Taking a Bite Out of an Asteroid

TL;DR

  1. Taking a bite out of an asteroid
  2. A huge goof by Star Wars
  3. 7 exoplanets!

Current events

Last night Japanese spacecraft Hayabusa-2 grabbed a rock sample from the asteroid Ryugu, which it has been orbiting since June after a 3.5 year journey. Hayabusa-2 already deployed two tiny rovers to the asteroid surface in September, and these rovers are super cool because they don’t actually roll on the surface the way we might expect, since the gravity on the asteroid is way too low. Instead, they bounce around like grasshoppers, using a torque generated by internal rotating masses. Hayabusa-2 collected the sample by approaching the surface with a sampling horn, firing a 5-gram tantalum bullet into the rock, and collecting the ejected materials into a catcher.

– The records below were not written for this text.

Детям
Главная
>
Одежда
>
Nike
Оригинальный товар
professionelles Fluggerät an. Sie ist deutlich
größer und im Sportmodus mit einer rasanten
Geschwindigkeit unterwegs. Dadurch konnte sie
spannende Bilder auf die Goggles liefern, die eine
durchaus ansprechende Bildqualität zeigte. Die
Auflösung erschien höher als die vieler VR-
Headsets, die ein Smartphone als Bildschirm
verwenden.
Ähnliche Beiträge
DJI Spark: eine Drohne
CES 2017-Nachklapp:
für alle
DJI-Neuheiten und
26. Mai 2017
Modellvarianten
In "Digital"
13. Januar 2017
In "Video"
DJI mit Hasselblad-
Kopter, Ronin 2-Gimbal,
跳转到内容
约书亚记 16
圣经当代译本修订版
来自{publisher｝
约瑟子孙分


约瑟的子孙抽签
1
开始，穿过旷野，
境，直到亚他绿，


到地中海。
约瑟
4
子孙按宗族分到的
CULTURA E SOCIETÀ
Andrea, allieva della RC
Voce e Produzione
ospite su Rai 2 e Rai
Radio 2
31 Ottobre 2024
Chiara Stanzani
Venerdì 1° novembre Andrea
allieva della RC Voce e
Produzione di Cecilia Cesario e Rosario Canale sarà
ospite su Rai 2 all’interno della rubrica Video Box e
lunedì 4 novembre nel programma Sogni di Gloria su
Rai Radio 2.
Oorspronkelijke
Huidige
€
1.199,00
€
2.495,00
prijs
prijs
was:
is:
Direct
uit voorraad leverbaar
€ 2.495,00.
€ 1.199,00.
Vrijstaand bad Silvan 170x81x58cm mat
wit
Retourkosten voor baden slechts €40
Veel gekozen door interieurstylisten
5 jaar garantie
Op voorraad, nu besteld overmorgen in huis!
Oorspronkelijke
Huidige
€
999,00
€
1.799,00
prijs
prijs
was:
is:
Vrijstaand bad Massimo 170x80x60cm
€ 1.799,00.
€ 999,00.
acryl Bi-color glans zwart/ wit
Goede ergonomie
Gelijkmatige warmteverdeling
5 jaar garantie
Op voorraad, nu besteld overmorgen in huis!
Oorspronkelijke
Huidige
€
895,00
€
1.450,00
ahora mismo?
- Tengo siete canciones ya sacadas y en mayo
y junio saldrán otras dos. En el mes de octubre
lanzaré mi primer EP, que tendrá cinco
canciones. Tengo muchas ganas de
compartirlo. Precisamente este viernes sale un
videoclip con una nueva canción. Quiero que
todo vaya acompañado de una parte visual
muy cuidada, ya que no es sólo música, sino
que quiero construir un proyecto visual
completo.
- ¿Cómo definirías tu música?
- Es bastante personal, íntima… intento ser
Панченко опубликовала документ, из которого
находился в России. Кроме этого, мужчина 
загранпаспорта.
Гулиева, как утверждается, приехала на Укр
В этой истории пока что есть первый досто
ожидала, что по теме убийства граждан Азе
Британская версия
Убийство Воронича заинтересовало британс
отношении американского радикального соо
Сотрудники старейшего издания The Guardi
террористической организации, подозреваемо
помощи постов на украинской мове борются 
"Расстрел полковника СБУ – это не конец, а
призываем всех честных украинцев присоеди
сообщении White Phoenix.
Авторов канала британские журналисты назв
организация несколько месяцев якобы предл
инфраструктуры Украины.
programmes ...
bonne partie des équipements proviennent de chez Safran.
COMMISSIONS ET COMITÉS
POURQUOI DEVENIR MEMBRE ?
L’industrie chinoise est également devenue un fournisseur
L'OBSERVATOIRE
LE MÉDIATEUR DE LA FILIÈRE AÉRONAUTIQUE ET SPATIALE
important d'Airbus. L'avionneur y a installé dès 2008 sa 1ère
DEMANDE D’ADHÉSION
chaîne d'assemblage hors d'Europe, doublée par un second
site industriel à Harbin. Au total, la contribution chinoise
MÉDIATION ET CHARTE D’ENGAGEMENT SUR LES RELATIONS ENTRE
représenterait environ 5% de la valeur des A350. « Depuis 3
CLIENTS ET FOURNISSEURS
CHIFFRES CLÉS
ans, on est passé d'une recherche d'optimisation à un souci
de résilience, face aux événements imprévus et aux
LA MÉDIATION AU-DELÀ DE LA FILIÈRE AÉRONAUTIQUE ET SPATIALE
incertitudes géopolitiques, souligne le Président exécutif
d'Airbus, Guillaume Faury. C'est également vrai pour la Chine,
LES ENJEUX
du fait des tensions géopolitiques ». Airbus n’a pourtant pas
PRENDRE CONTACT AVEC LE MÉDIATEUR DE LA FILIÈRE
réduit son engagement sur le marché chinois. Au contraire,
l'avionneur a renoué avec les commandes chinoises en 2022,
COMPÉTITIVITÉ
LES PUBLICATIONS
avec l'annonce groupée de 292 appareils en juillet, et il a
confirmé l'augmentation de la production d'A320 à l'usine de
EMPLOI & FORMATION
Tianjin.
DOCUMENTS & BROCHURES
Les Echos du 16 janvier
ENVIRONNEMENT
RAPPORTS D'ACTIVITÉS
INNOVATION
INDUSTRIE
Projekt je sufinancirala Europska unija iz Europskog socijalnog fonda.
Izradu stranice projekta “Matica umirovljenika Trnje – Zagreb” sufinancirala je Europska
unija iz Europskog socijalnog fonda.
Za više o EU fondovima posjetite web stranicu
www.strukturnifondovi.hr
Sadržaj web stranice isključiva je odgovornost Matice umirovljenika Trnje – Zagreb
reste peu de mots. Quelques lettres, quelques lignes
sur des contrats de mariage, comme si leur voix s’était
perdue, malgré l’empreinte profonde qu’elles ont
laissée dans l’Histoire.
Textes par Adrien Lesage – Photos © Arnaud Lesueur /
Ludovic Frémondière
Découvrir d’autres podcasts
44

After three samples, the probe is scheduled to depart Ryugu in December 2019 and return the samples to Earth December 2020.

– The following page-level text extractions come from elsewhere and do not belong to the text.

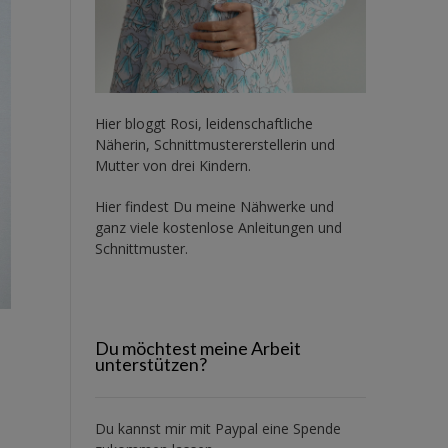
Hier bloggt Rosi, leidenschaftliche
Näherin, Schnittmustererstellerin und
Mutter von drei Kindern.
Hier findest Du meine Nähwerke und
ganz viele kostenlose Anleitungen und
Schnittmuster.
Du möchtest meine Arbeit
unterstützen?
Du kannst mir mit
Paypal
eine Spende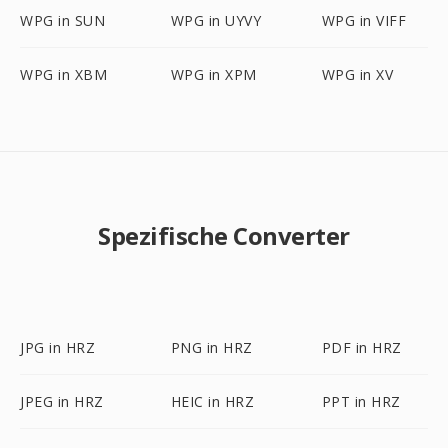
WPG in SUN
WPG in UYVY
WPG in VIFF
WPG in XBM
WPG in XPM
WPG in XV
Spezifische Converter
JPG in HRZ
PNG in HRZ
PDF in HRZ
JPEG in HRZ
HEIC in HRZ
PPT in HRZ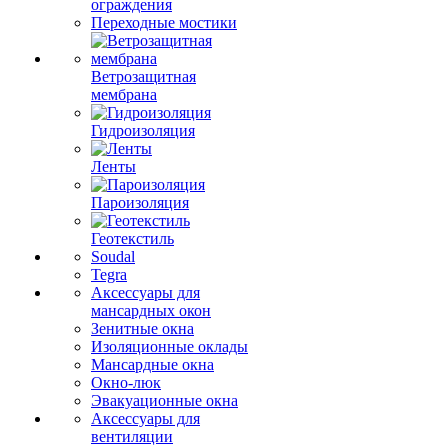
ограждения
Переходные мостики
Ветрозащитная
мембрана
Гидроизоляция
Ленты
Пароизоляция
Геотекстиль
Soudal
Tegra
Аксессуары для
мансардных окон
Зенитные окна
Изоляционные оклады
Мансардные окна
Окно-люк
Эвакуационные окна
Аксессуары для
вентиляции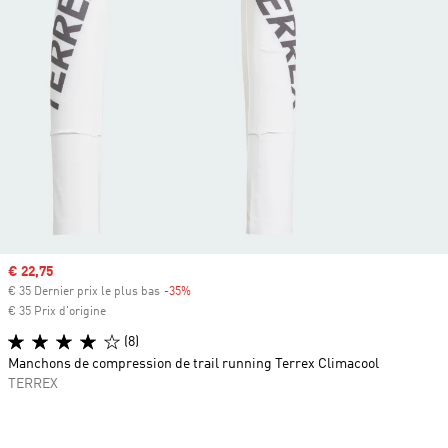
Prix soldé
€ 22,75
€ 35 Dernier prix le plus bas
-35%
Rabais
€ 35 Prix d'origine
(8)
Manchons de compression de trail running Terrex Climacool
TERREX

Artist's impression of Hayabusa-2 collecting a sample from Ryugu

Today I learned

In addition to a lightyear, there are two other metrics of distance commonly used for space. One is called the Astronomical Unit (AU), which is simply the average distance from the Earth to the Sun, about 93mm miles. The other is the parsec, which is visualized in the diagram below. Given a right triangle where the shorter leg is 1 AU and the opposite angle is 1 arcsecond (1/3600 of a degree), the other leg (the green line) is equal to one parsec. As it turns out, one parsec =  19 trillion miles. 
There's a ridiculous scene from Star Wars where Han Solo says he piloted the Millennium Falcon through the Kessel Run in less than 12 parsecs. Now that you're all informed, you understand why this phrase makes absolutely no sense. Parsecs are a measure of distance, not time (see the video below, the phrase starts at 0:10) 


This day in space history

On February 22, 2017, NASA announced the discovery of 7 exoplanets orbiting a small, cool star called TRAPPIST-1 nearby (only 40 lightyears!). 3 of the exoplanets orbit within the habitable zone, meaning they orbit in a range that might allow temperatures that would sustain liquid water and potentially life. This is the most Earth-size planets ever discovered in the habitable zone of a single star.

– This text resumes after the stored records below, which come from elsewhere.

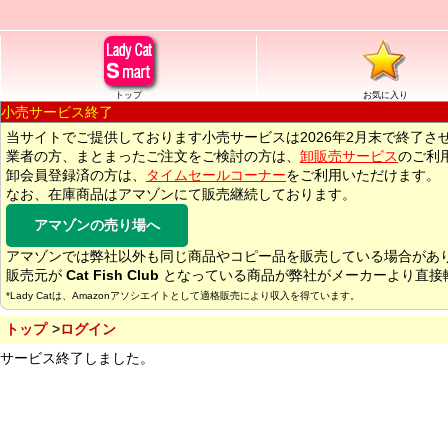
トップ
お気に入り
小売サービス終了
当サイトでご提供しております小売サービスは2026年2月末で終了さ
業者の方、まとまったご注文をご検討の方は、
卸販売サービス
のご利
卸会員登録済の方は、
タイムセールコーナー
をご利用いただけます。
なお、在庫商品はアマゾンにて販売継続しております。
アマゾンの売り場へ
アマゾンでは弊社以外も同じ商品やコピー品を販売している場合があ
販売元が
Cat Fish Club
となっている商品が弊社がメーカーより直接
*Lady Catは、Amazonアソシエイトとして適格販売により収入を得ています。
トップ
ログイン
サービス終了しました。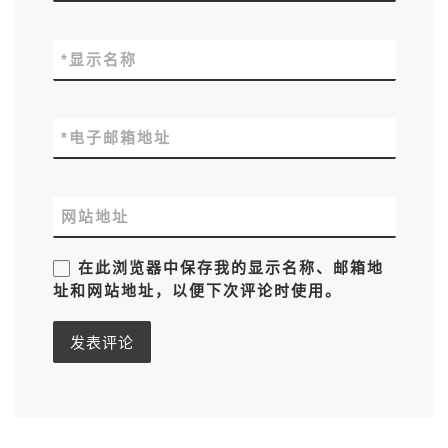
*
显示名称
*
电子邮箱地址
网站地址
在此浏览器中保存我的显示名称、邮箱地
址和网站地址，以便下次评论时使用。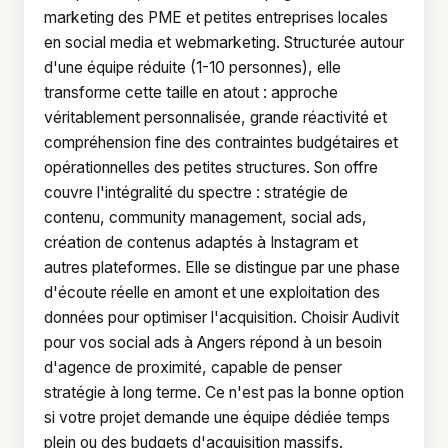
marketing des PME et petites entreprises locales
en social media et webmarketing. Structurée autour
d'une équipe réduite (1-10 personnes), elle
transforme cette taille en atout : approche
véritablement personnalisée, grande réactivité et
compréhension fine des contraintes budgétaires et
opérationnelles des petites structures. Son offre
couvre l'intégralité du spectre : stratégie de
contenu, community management, social ads,
création de contenus adaptés à Instagram et
autres plateformes. Elle se distingue par une phase
d'écoute réelle en amont et une exploitation des
données pour optimiser l'acquisition. Choisir Audivit
pour vos social ads à Angers répond à un besoin
d'agence de proximité, capable de penser
stratégie à long terme. Ce n'est pas la bonne option
si votre projet demande une équipe dédiée temps
plein ou des budgets d'acquisition massifs.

Artist's impression of the TRAPPIST-1 system

Of these three, planet TRAPPIST-1e is the most similar to Earth, with about the same mass, radius, gravity, and temperature, scoring very high on the Earth Similarity Index. The exoplanets were discovered by the Spitzer Space Telescope using the transit method and will be a key priority for further study for the upcoming new James Webb Space Telescope.